Look, I'm not Matt Damon. If the majority of the world could do math problems in their head with a limited amount of time, casinos would all go out of business. They didn't invent the electronic cash register that totals up your purchases and deducts the discounts for you instantly because the people of the world were tired of having to utilize such amazing computational skills. So either the entire world has a "math disability" or the shrink only said I have one because I just happened to be going in for an evaluation at the time. Does he believe every cashier he encounters has a math disability as well?
 
I've heard this "math disability" thing before and I don't get it. What happened to not being good at something? And just because you're not good at it doesn't mean you can't do it given enough time and effort. When you go around calling things "disabilities" it makes people think they shouldn't try. And I'd say that applies to a lot of real disabilities as well. There shouldn't be an expectation that it can't be done or you shouldn't try.
 
Exactly. It's like if I were to ask you to name me all of the capitols in Africa. If you didn't know them off the top of your head, it doesn't mean you have a "geography disability". It just means that you've never personally had a reason to keep that information on tap.
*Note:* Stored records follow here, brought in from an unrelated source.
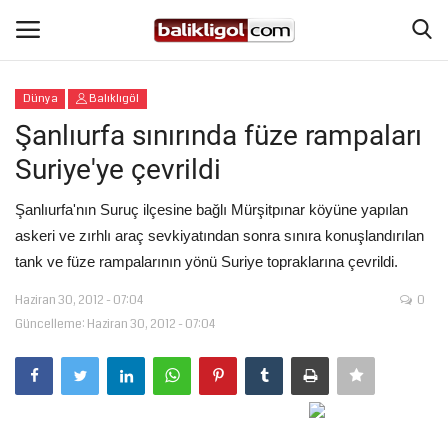
Dünya
Balıklıgöl
Giriş Yap
Kaydol
Şanlıurfa sınırında füze rampaları
Suriye'ye çevrildi
Anasayfa
Şanlıurfa'nın Suruç ilçesine bağlı Mürşitpınar köyüne yapılan
Köşe Yazıları
askeri ve zırhlı araç sevkiyatından sonra sınıra konuşlandırılan
tank ve füze rampalarının yönü Suriye topraklarına çevrildi.
Magazin
Haziran 30, 2012 - 07:04
0
Güncelleme: Haziran 30, 2012 - 07:04
Şanlıurfa
Eğitim
Spor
I just think that in the long run, we would probably find more support in the community at large if it didn't seem like the diagnostic process involved a big dartboard full of possible symptoms and traits and a team of "Experts" writing down a list based on what each dart lands on.
 
I sometimes wonder if it's a control thing. I know everyone reacts to their diagnosis differently, so I hope no one reacts angrily when I say this, but from day one in my life it has always felt like a matter of someone else trying to get a rein on me. They can't change my mind or my way of thinking, so they come up with a blanket label and it gives them a feeling that they always have the answer with me.

Do you ever feel that way with your mother?

I feel like there's definitely a control element, but also I think that people like to distance themselves from anything they consider to be "other." This goes for all conditions -- physical or mental disabilities or conditions like AS.

So, you have this thing that may or may not be perceived as "quirky." Your mom does it, too, but she sees you do it and in her head it's another thing that makes you different. I hope I'm articulating myself well, but it's kind of like if someone has a physical illness, people automatically dissect everything they do. I recently saw a picture online of a young disabled woman (I forget what her illness was, but she had severe mobility issues at a young age and walked with a cane). In the picture she was smoking a cigarette, and people started commenting on how she might not be disabled if she didn't smoke, when obviously she'd been like that her whole life and while smoking is certainly unhealthy, it was completely irrelevant to her life experience.

If you have any kind of condition that affects how you navigate the world, then it seems like people try to make sense of it in a way when it doesn't have to make sense at all. The sentiment seems to be "You do _____ because of your condition" or "If only you had done _____, you wouldn't be the way you are." Things happen. People are born in many different ways. People exist in many different ways.
 
I had a guy claim that the reason I disagreed with him was because I was autistic. And this was on an autism forum of all places. I was very hurt and insulted by it. I posted an analysis and critique of attitudes in society, brought up factual situations as evidence, and he told me I was being too literal and started quoting the dictionary at me.
 
I had a guy claim that the reason I disagreed with him was because I was autistic. And this was on an autism forum of all places.

In situations like that, sometimes I try to throw the same logic into the other party's face, but they're too self-absorbed to recognize that I'm using their own words against them.